Table 1 Results of experiment for problems with known solution (Example 1)
Table 2 Results of experiment for random problems (Example 2)

Example 2

In this case of (1), (2) all parameters of the objective function were generated randomly in the same way as in Example 1, except for vector c, the elements of which were randomly chosen from \([-30,30]\). Elements of A were generated from \([-15,15]\). Vector b was computed such that every constraint in (2) defined a tangent hyperplane to a ball with the radius 4 and random center, the elements of which were from \([-5,5]\). In order to guarantee the boundedness, we added box constraints \(-10\leqslant x \leqslant 10\). We set \(\varepsilon = 10^{-2}\). Table 2 contains the result of experiment. It shows that the number of intervals in SP is significantly larger than in Example 1. The reason for it is that variables have a larger bounds so that the length of projection \({\widetilde{Y}}\) increases. Inspite of the promising estimation (17), large number of intervals together with a significant time of solving convex QP leads to considerable time of the SP method. The number of convex problems solved in BB slightly exceeds that in Example 1, but still is nearly constant as n increases. The number m of non-box linear constraints increases the time CPLEX needs to solve a QP problem. One can observe this effect if we compare the columns BB Int. and BB Time for problems with the same n. For example, the problem with \(n=1000\), \(m=1500\) takes more than 1.5 times of computation time compared with the problem with the same n and \(m=800\). For the SP algorithm, the similar result takes place.

Example 3

As stated in [4], a specifically defined QP problem with one negative eigenvalue is equivalent to the maximum clique problem. For the graph with the set of vertices \(V=\{1,\ldots ,v\}\) and the set of edges E this QP is

$$\begin{aligned}&-w^2 + z - (x_1 + \cdots + x_v) \rightarrow \min _{(w,z,x,y)}\, , \quad 0 \leqslant x \leqslant 1 \, , \quad y\geqslant 0 \, , \nonumber \\&\quad w = bx_1 + b^2 x_2 + \cdots + b^v x_v \, ,\nonumber \\&\quad z = b^2 x_1 + b^4 x_2 + \cdots + b^{2v} x_v + \sum _{1\leqslant i< j \leqslant v} 2b^{i+j} y_{ij} \, , \nonumber \\&\quad y_{ij} \geqslant x_i + x_j - 1\, , \quad 1\leqslant i <j \leqslant v \, ,\qquad x_i + x_j \leqslant 1 \, , \quad (i,j) \notin E \, , \end{aligned}$$
(18)

where \(b=4\). Without loss of generality, we add the constraint \(y \leqslant 1\) to provide the boundedness. The key feature that makes this problem difficult to solve is that the length of projection \({\widetilde{Y}}\) onto w-axis (assuming \(y_1 = w\)) rapidly grows as v increases. Indeed, due to (18) this length may be estimated by \(b + b^2 + \cdots + b^v\).

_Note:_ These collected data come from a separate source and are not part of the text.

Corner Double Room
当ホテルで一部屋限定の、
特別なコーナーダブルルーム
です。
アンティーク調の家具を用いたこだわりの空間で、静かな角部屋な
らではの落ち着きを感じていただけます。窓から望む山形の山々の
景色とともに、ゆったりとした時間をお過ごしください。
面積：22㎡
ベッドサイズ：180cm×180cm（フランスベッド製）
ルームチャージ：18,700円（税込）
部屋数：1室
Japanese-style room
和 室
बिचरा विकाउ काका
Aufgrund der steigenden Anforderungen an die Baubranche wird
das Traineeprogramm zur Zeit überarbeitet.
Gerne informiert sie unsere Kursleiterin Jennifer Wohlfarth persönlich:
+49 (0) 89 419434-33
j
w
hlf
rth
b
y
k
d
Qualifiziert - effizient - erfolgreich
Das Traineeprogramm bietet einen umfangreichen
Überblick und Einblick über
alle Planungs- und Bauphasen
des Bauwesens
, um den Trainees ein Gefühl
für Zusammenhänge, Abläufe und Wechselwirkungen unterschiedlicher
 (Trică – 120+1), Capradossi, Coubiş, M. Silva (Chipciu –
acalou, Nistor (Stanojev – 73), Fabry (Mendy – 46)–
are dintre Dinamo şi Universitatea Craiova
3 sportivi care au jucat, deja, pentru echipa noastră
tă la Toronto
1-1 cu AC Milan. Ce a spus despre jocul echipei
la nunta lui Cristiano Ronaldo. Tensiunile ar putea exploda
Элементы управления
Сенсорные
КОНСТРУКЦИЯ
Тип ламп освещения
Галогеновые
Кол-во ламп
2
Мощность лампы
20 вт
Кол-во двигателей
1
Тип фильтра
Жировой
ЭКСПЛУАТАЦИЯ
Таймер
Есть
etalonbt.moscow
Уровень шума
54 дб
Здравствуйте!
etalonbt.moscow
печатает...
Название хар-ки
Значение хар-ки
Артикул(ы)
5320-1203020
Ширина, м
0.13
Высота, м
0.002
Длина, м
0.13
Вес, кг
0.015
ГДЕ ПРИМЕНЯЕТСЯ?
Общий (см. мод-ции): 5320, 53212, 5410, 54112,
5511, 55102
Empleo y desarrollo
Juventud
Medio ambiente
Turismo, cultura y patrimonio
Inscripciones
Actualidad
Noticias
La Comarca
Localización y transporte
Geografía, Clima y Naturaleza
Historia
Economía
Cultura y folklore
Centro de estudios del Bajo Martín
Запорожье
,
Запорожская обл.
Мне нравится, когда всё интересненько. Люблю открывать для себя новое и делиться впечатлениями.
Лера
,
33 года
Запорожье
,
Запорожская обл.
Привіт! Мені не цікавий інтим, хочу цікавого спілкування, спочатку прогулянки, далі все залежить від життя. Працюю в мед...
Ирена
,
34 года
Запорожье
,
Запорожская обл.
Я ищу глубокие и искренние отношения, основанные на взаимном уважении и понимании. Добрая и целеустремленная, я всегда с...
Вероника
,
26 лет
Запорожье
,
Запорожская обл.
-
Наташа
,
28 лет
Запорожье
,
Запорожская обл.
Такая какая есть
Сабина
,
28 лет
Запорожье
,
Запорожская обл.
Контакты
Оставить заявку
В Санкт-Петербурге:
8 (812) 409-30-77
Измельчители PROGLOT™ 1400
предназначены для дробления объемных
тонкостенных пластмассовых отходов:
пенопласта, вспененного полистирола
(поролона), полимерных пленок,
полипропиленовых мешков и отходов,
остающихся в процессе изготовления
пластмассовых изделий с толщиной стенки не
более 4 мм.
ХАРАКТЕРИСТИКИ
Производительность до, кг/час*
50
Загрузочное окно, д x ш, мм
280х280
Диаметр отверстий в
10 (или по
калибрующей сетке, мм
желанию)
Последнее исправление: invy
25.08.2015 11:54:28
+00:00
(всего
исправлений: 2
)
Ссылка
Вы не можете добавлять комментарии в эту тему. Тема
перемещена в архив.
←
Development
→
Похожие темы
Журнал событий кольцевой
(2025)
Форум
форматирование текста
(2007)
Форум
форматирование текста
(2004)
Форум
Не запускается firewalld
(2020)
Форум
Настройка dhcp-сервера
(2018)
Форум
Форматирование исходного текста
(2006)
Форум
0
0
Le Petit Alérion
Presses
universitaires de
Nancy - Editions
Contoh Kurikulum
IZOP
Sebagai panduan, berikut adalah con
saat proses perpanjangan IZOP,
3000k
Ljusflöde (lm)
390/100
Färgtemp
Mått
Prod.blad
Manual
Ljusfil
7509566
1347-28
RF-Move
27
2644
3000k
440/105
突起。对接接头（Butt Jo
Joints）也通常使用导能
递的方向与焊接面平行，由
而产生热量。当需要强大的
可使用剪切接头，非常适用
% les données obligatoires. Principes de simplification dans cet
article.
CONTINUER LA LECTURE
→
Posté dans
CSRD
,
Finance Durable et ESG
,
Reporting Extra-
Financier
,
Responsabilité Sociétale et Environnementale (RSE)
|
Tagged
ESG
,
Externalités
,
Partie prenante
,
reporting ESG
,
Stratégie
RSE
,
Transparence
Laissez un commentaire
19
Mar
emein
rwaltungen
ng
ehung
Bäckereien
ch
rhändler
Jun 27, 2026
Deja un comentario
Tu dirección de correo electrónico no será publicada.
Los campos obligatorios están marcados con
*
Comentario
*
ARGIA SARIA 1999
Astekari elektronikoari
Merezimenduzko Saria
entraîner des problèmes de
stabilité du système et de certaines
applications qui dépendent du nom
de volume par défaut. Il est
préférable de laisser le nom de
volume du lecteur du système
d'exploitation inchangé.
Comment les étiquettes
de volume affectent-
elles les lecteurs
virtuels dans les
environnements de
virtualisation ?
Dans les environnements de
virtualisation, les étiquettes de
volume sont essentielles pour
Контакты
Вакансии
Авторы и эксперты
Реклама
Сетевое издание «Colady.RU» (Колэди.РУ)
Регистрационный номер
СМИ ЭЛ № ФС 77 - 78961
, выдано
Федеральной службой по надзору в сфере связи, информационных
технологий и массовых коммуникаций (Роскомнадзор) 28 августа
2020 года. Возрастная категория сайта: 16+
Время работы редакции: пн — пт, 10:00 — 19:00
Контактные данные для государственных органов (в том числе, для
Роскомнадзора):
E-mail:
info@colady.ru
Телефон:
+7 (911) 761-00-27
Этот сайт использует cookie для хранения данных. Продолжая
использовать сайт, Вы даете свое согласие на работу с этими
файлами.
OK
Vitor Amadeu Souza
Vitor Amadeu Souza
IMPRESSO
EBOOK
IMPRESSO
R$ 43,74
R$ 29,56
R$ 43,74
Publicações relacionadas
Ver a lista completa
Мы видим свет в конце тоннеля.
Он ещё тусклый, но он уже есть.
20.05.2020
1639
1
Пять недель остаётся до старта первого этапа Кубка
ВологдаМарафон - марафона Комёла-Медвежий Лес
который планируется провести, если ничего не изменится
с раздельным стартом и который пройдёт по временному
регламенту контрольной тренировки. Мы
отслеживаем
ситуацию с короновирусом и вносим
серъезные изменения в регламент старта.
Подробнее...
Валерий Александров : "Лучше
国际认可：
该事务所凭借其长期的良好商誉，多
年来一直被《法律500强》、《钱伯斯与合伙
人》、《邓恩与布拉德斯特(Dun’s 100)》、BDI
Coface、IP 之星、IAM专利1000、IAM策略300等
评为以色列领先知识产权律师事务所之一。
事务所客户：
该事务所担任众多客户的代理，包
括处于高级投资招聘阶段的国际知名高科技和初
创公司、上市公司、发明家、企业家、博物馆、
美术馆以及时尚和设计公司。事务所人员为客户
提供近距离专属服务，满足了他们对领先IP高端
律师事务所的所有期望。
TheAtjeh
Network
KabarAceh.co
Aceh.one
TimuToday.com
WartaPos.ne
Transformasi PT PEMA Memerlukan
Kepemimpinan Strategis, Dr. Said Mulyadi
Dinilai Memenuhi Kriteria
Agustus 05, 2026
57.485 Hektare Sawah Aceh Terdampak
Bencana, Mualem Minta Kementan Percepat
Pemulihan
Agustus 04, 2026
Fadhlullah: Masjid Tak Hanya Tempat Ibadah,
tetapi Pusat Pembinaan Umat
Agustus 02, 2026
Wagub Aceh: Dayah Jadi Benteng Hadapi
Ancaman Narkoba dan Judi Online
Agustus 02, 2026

Inspite of this, we made some experiments to illustrate how behaviour of the methods differs from the previous two examples. We assume \(\varepsilon = 10^{-4}\). The set E was generated randomly in the form of a symmetric adjacency (0, 1)-matrix with zeros on its diagonal. We did not apply the SP algorithm due to a very large number of partition intervals in almost all problems we considered (see the column SP Int. in Table 3). This number exceeds \(10\,000\) even for the graph with 4 vertices. The number of convex problems in the BB procedure also increases fast. It is easy to see that problems (15) are linear for this statement, however large numbers in coefficients raise numerical issues with increasing of v.

Table 3 Results of experiment for the maximum clique problem (Example 3)

5 Conclusion

We consider a quadratic programming problem with one negative eigenvalue. In general, it is NP-hard. However, if input parameters such as the negative eigenvalue and the feasible set do not depend on the number of variables, then a solution can be found by solving an acceptable number of convex quadratic programming problems. The experiment shows that, for the standard branch-and-bound procedure, the number of these convex problems is nearly constant for different dimensions.